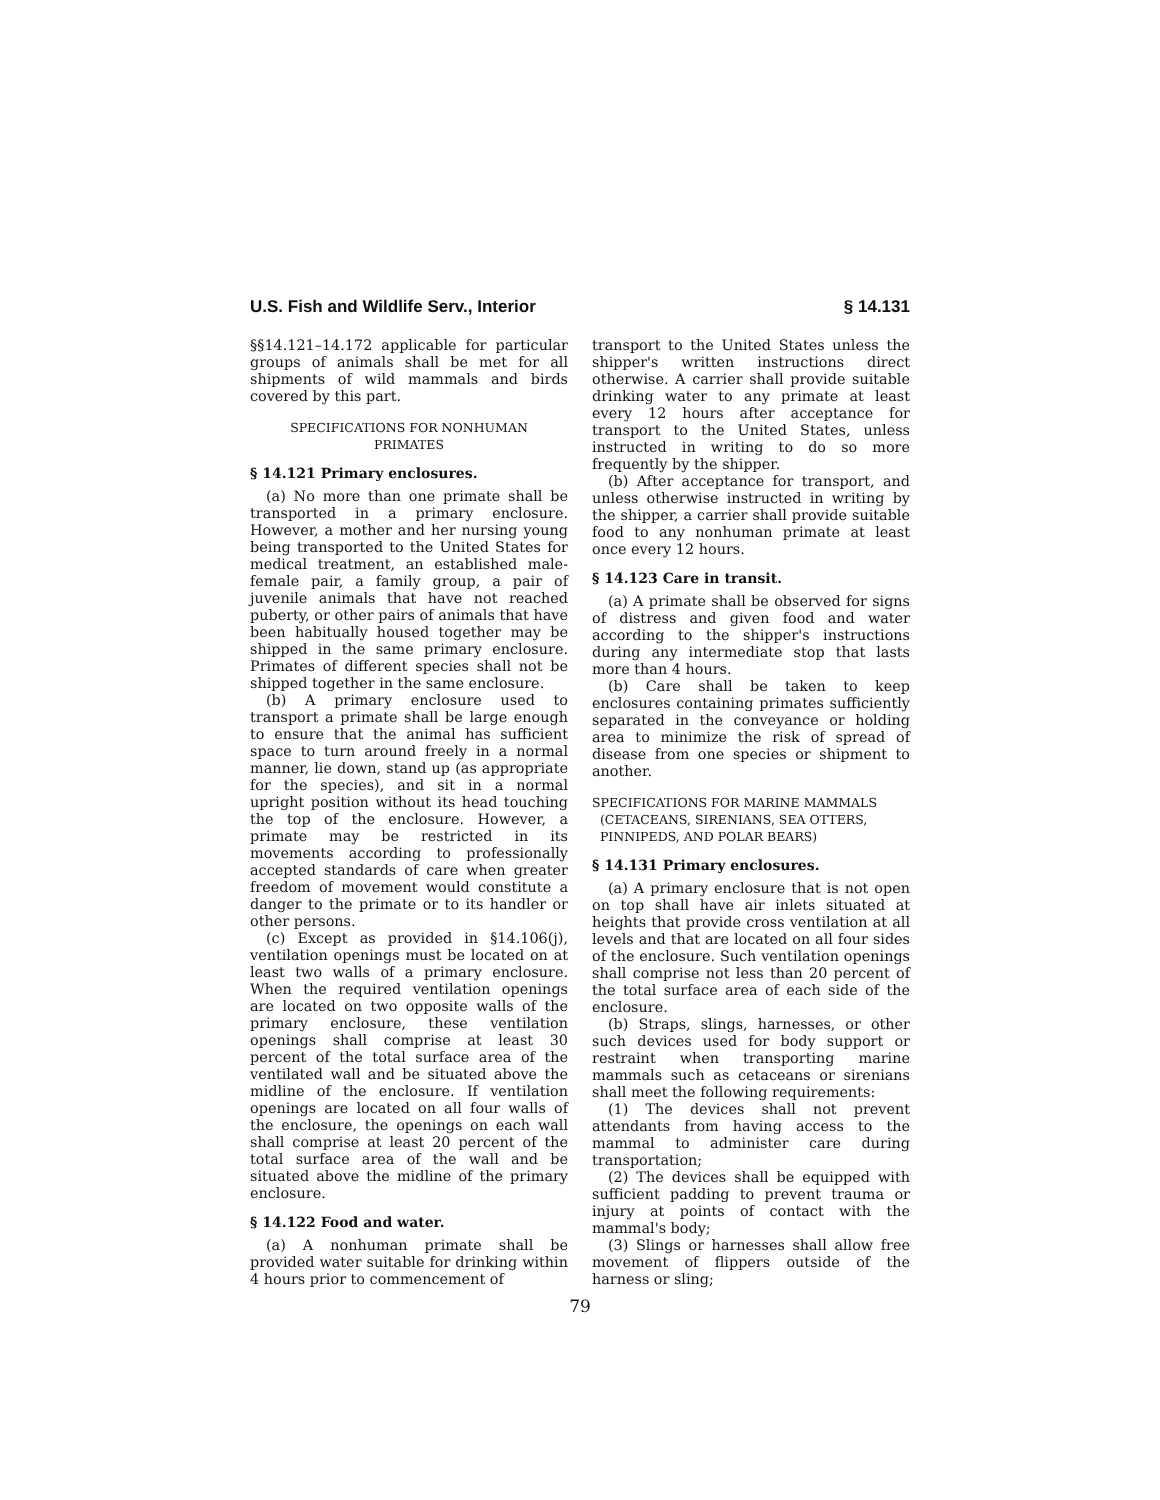U.S. Fish and Wildlife Serv., Interior § 14.131
§§14.121–14.172 applicable for particular groups of animals shall be met for all shipments of wild mammals and birds covered by this part.
SPECIFICATIONS FOR NONHUMAN
PRIMATES
§ 14.121 Primary enclosures.
(a) No more than one primate shall be transported in a primary enclosure. However, a mother and her nursing young being transported to the United States for medical treatment, an established male-female pair, a family group, a pair of juvenile animals that have not reached puberty, or other pairs of animals that have been habitually housed together may be shipped in the same primary enclosure. Primates of different species shall not be shipped together in the same enclosure.
(b) A primary enclosure used to transport a primate shall be large enough to ensure that the animal has sufficient space to turn around freely in a normal manner, lie down, stand up (as appropriate for the species), and sit in a normal upright position without its head touching the top of the enclosure. However, a primate may be restricted in its movements according to professionally accepted standards of care when greater freedom of movement would constitute a danger to the primate or to its handler or other persons.
(c) Except as provided in §14.106(j), ventilation openings must be located on at least two walls of a primary enclosure. When the required ventilation openings are located on two opposite walls of the primary enclosure, these ventilation openings shall comprise at least 30 percent of the total surface area of the ventilated wall and be situated above the midline of the enclosure. If ventilation openings are located on all four walls of the enclosure, the openings on each wall shall comprise at least 20 percent of the total surface area of the wall and be situated above the midline of the primary enclosure.
§ 14.122 Food and water.
(a) A nonhuman primate shall be provided water suitable for drinking within 4 hours prior to commencement of
transport to the United States unless the shipper's written instructions direct otherwise. A carrier shall provide suitable drinking water to any primate at least every 12 hours after acceptance for transport to the United States, unless instructed in writing to do so more frequently by the shipper.
(b) After acceptance for transport, and unless otherwise instructed in writing by the shipper, a carrier shall provide suitable food to any nonhuman primate at least once every 12 hours.
§ 14.123 Care in transit.
(a) A primate shall be observed for signs of distress and given food and water according to the shipper's instructions during any intermediate stop that lasts more than 4 hours.
(b) Care shall be taken to keep enclosures containing primates sufficiently separated in the conveyance or holding area to minimize the risk of spread of disease from one species or shipment to another.
SPECIFICATIONS FOR MARINE MAMMALS
(CETACEANS, SIRENIANS, SEA OTTERS,
PINNIPEDS, AND POLAR BEARS)
§ 14.131 Primary enclosures.
(a) A primary enclosure that is not open on top shall have air inlets situated at heights that provide cross ventilation at all levels and that are located on all four sides of the enclosure. Such ventilation openings shall comprise not less than 20 percent of the total surface area of each side of the enclosure.
(b) Straps, slings, harnesses, or other such devices used for body support or restraint when transporting marine mammals such as cetaceans or sirenians shall meet the following requirements:
(1) The devices shall not prevent attendants from having access to the mammal to administer care during transportation;
(2) The devices shall be equipped with sufficient padding to prevent trauma or injury at points of contact with the mammal's body;
(3) Slings or harnesses shall allow free movement of flippers outside of the harness or sling;
79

--- --- ---

▶ [To do]: Copy the lines that hold the word "movement". Take them from the records above.

▶ [Answer for the task]:
(b) A primary enclosure used to transport a primate shall be large enough to ensure that the animal has sufficient space to turn around freely in a normal manner, lie down, stand up (as appropriate for the species), and sit in a normal upright position without its head touching the top of the enclosure. However, a primate may be restricted in its movements according to professionally accepted standards of care when greater freedom of movement would constitute a danger to the primate or to its handler or other persons.
(3) Slings or harnesses shall allow free movement of flippers outside of the harness or sling;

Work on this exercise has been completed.